*** PAGE EXTRACT Section Begins ***

We caught up with Middle and Youngest, who had found a small park overlooking the valley (and who, I should also assure you, were supervised). They were squeezing hours of entertainment out of four plastercened grottos which stood in a corner of the park. Youngest opened up a shop in one, which sold anything but seemed to specialise, for reasons beyond my comprehension, in blankets. His shop did very well for several minutes until Middle took up residence as a squatter on the shop roof. The shop soon closed, not because of any legal dispute with said squatter, but because the shop owner had gone rock climbing. Soon all three cousins were perched on the grotto roofs arguing over which of them should get the highest seat. Fearing that things would begin to turn into a cheap James Bond remake, we quickly decided it was time to go.

*** PAGE EXTRACT Section Ends ***
*** SUPPLIED MATERIAL Section Begins ***

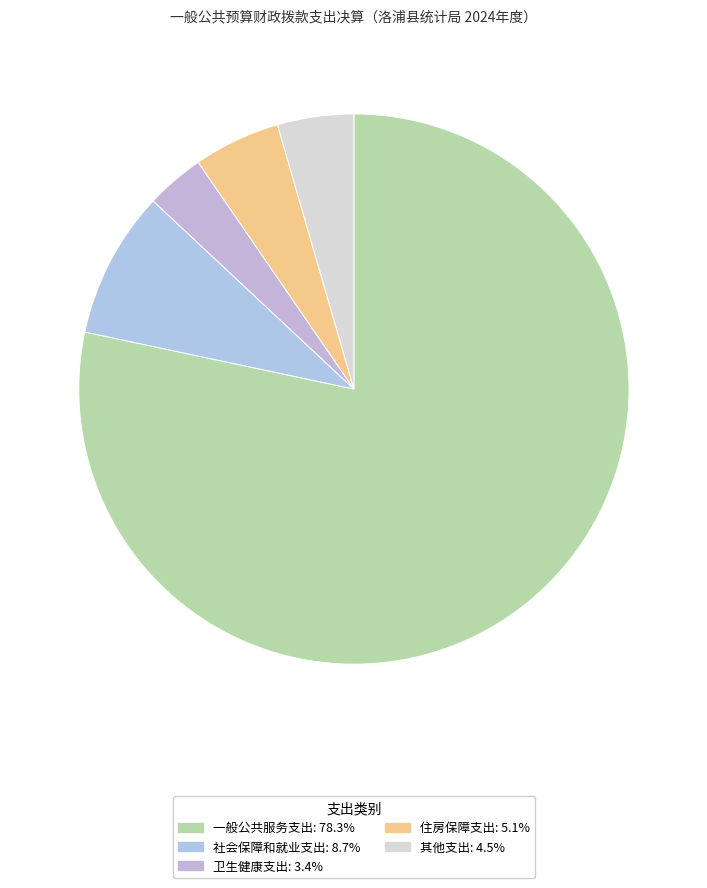

How many slices are in this pie chart?

5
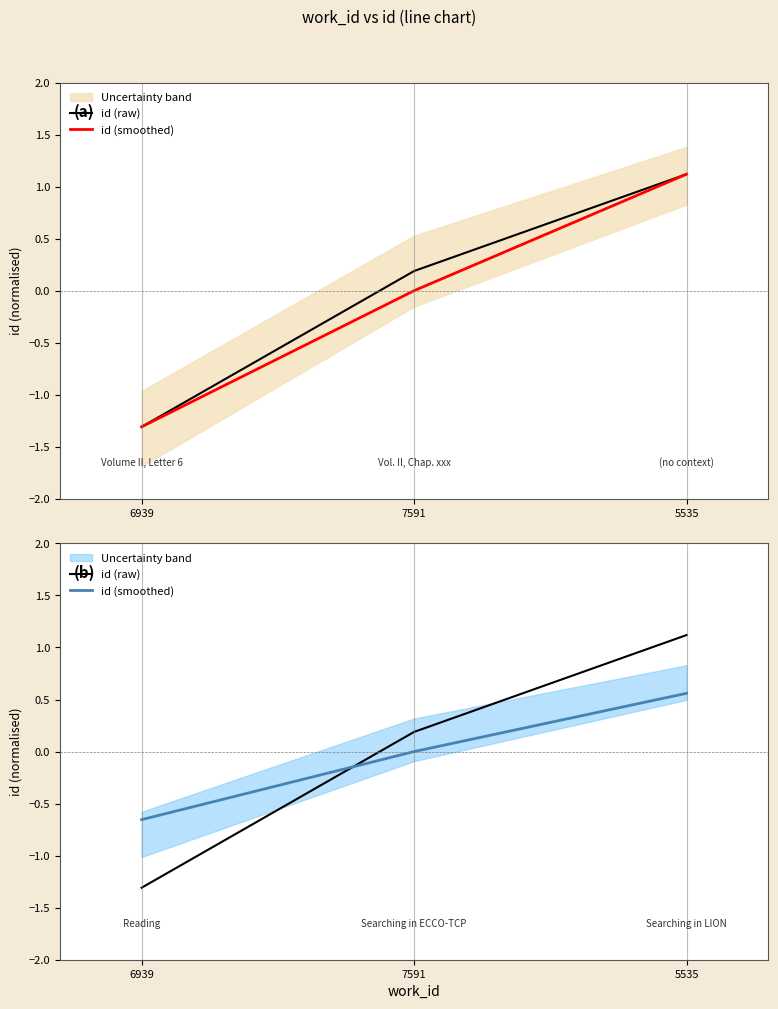

Which series has the largest total across all categories?

id (raw)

*** SUPPLIED MATERIAL Section Ends ***

### TASK 1:
From the grotto passage above the listing, reproduce the text word for word. Start with "We caught up" and end after "time to go.".
### TASK 2:
In the grotto passage, what did Youngest's shop seem to specialize in?

### TASK OUTPUT 1:
We caught up with Middle and Youngest, who had found a small park overlooking the valley (and who, I should also assure you, were supervised). They were squeezing hours of entertainment out of four plastercened grottos which stood in a corner of the park. Youngest opened up a shop in one, which sold anything but seemed to specialise, for reasons beyond my comprehension, in blankets. His shop did very well for several minutes until Middle took up residence as a squatter on the shop roof. The shop soon closed, not because of any legal dispute with said squatter, but because the shop owner had gone rock climbing. Soon all three cousins were perched on the grotto roofs arguing over which of them should get the highest seat. Fearing that things would begin to turn into a cheap James Bond remake, we quickly decided it was time to go.

### TASK OUTPUT 2:
Blankets.